What you need to do -> Without including any pictures, write out the data below exactly.

[Start of Attachment]

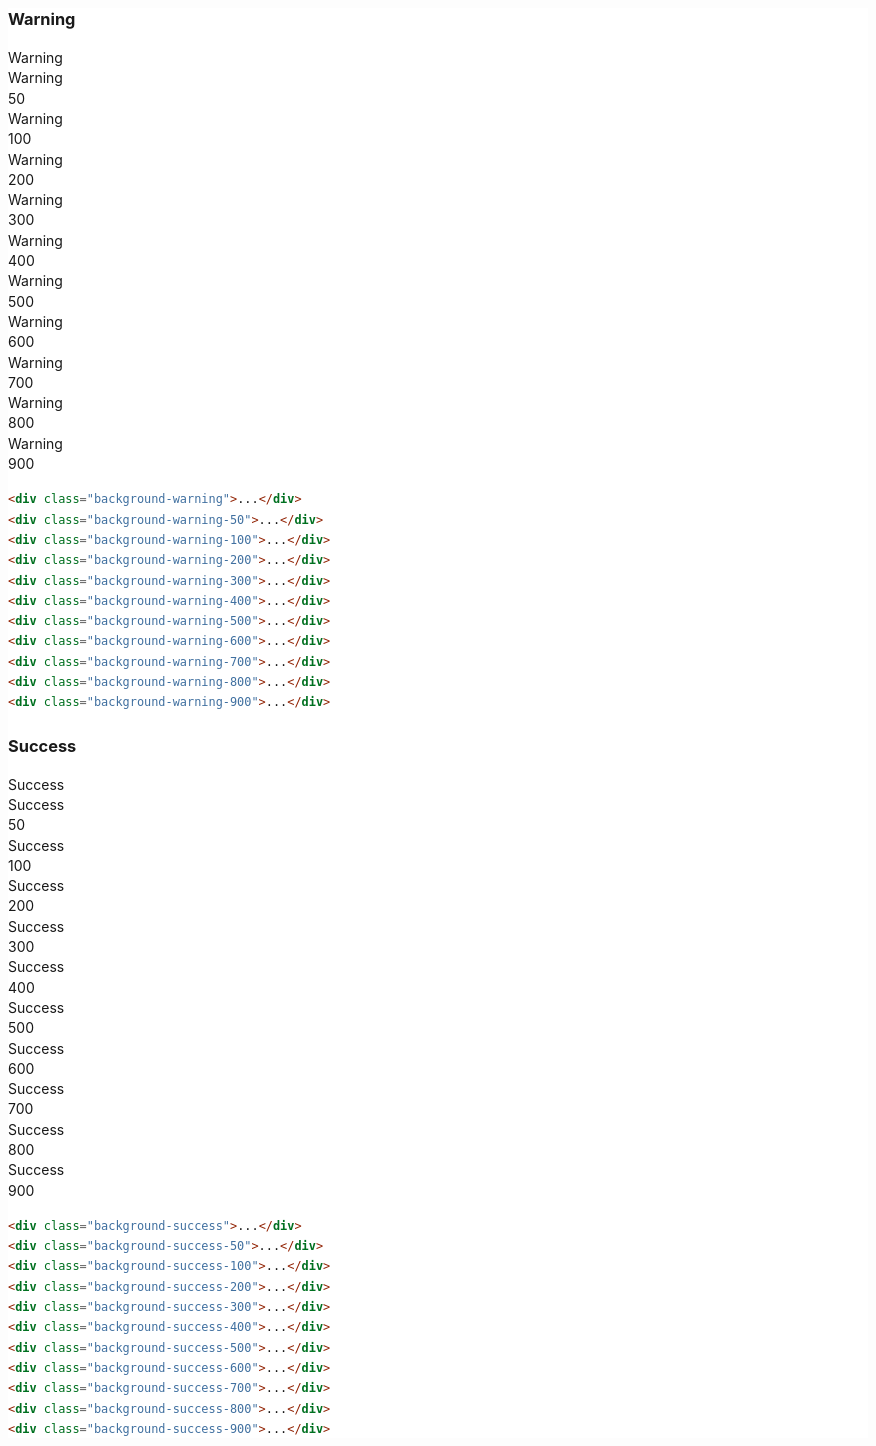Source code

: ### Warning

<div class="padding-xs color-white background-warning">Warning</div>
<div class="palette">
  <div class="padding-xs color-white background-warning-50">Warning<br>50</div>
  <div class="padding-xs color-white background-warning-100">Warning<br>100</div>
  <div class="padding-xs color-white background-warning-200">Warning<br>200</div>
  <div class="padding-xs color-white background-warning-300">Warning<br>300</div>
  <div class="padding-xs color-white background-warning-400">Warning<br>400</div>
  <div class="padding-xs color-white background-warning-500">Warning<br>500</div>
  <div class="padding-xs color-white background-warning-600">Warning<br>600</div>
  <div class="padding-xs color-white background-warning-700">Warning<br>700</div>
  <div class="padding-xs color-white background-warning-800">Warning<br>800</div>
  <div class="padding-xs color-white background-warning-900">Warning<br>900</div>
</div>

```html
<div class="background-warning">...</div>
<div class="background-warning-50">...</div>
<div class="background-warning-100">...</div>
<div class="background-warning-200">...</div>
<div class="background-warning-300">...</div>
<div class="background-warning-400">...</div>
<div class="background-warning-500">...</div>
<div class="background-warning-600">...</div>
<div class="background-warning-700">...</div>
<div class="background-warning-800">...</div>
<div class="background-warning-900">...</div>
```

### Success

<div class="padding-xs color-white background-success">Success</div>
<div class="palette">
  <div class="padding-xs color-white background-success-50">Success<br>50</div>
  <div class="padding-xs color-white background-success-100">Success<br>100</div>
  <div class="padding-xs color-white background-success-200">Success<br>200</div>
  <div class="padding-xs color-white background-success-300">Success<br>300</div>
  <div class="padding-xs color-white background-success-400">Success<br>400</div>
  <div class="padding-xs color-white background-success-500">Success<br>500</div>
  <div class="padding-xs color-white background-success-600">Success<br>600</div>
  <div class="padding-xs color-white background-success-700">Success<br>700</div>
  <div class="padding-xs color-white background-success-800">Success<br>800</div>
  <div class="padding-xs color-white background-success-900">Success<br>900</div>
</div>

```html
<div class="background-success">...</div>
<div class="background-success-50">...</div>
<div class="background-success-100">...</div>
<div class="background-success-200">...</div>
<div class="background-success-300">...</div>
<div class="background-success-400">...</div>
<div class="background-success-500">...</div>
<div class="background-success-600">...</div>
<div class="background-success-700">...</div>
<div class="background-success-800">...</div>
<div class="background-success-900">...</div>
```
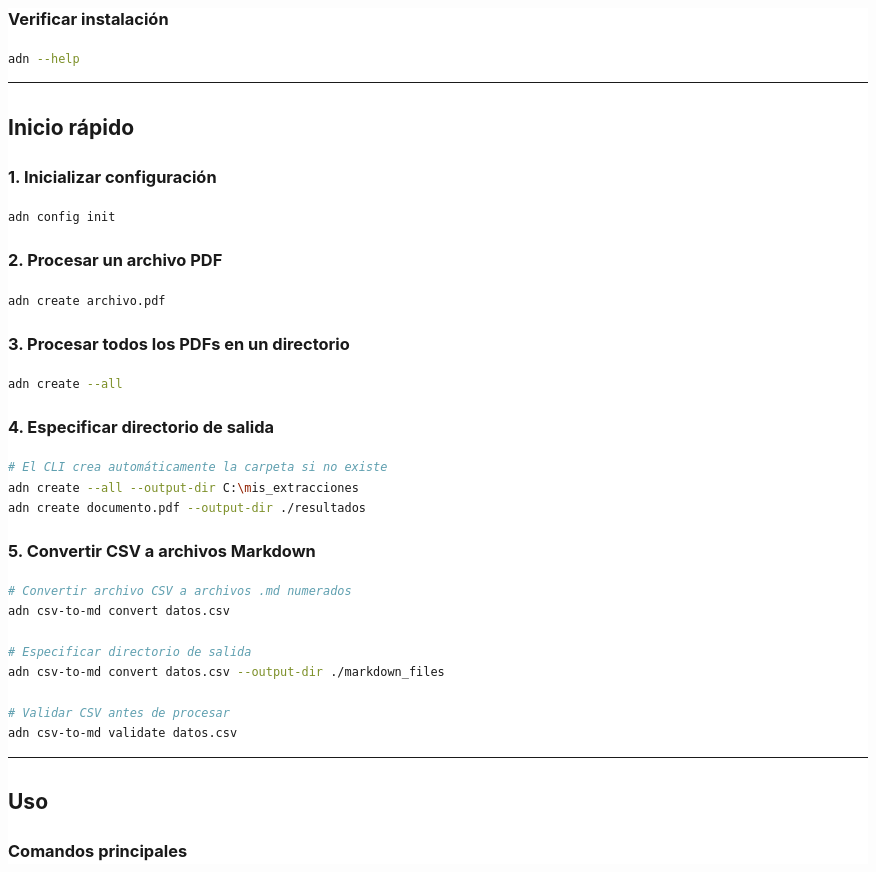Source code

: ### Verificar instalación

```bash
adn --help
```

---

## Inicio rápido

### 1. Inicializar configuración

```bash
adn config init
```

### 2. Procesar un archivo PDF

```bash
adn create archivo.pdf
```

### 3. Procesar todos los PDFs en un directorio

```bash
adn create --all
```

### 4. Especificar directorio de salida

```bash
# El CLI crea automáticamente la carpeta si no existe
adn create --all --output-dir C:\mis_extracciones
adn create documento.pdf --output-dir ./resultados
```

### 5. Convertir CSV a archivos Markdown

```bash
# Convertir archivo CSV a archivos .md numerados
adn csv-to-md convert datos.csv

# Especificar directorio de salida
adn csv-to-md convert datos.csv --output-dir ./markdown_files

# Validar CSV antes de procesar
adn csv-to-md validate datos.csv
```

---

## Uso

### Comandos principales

[End of Attachment]

Result ->
Source code

: ### Warning

<div class="padding-xs color-white background-warning">Warning</div>
<div class="palette">
  <div class="padding-xs color-white background-warning-50">Warning<br>50</div>
  <div class="padding-xs color-white background-warning-100">Warning<br>100</div>
  <div class="padding-xs color-white background-warning-200">Warning<br>200</div>
  <div class="padding-xs color-white background-warning-300">Warning<br>300</div>
  <div class="padding-xs color-white background-warning-400">Warning<br>400</div>
  <div class="padding-xs color-white background-warning-500">Warning<br>500</div>
  <div class="padding-xs color-white background-warning-600">Warning<br>600</div>
  <div class="padding-xs color-white background-warning-700">Warning<br>700</div>
  <div class="padding-xs color-white background-warning-800">Warning<br>800</div>
  <div class="padding-xs color-white background-warning-900">Warning<br>900</div>
</div>

```html
<div class="background-warning">...</div>
<div class="background-warning-50">...</div>
<div class="background-warning-100">...</div>
<div class="background-warning-200">...</div>
<div class="background-warning-300">...</div>
<div class="background-warning-400">...</div>
<div class="background-warning-500">...</div>
<div class="background-warning-600">...</div>
<div class="background-warning-700">...</div>
<div class="background-warning-800">...</div>
<div class="background-warning-900">...</div>
```

### Success

<div class="padding-xs color-white background-success">Success</div>
<div class="palette">
  <div class="padding-xs color-white background-success-50">Success<br>50</div>
  <div class="padding-xs color-white background-success-100">Success<br>100</div>
  <div class="padding-xs color-white background-success-200">Success<br>200</div>
  <div class="padding-xs color-white background-success-300">Success<br>300</div>
  <div class="padding-xs color-white background-success-400">Success<br>400</div>
  <div class="padding-xs color-white background-success-500">Success<br>500</div>
  <div class="padding-xs color-white background-success-600">Success<br>600</div>
  <div class="padding-xs color-white background-success-700">Success<br>700</div>
  <div class="padding-xs color-white background-success-800">Success<br>800</div>
  <div class="padding-xs color-white background-success-900">Success<br>900</div>
</div>

```html
<div class="background-success">...</div>
<div class="background-success-50">...</div>
<div class="background-success-100">...</div>
<div class="background-success-200">...</div>
<div class="background-success-300">...</div>
<div class="background-success-400">...</div>
<div class="background-success-500">...</div>
<div class="background-success-600">...</div>
<div class="background-success-700">...</div>
<div class="background-success-800">...</div>
<div class="background-success-900">...</div>
```
Source code

: ### Verificar instalación

```bash
adn --help
```

---

## Inicio rápido

### 1. Inicializar configuración

```bash
adn config init
```

### 2. Procesar un archivo PDF

```bash
adn create archivo.pdf
```

### 3. Procesar todos los PDFs en un directorio

```bash
adn create --all
```

### 4. Especificar directorio de salida

```bash
# El CLI crea automáticamente la carpeta si no existe
adn create --all --output-dir C:\mis_extracciones
adn create documento.pdf --output-dir ./resultados
```

### 5. Convertir CSV a archivos Markdown

```bash
# Convertir archivo CSV a archivos .md numerados
adn csv-to-md convert datos.csv

# Especificar directorio de salida
adn csv-to-md convert datos.csv --output-dir ./markdown_files

# Validar CSV antes de procesar
adn csv-to-md validate datos.csv
```

---

## Uso

### Comandos principales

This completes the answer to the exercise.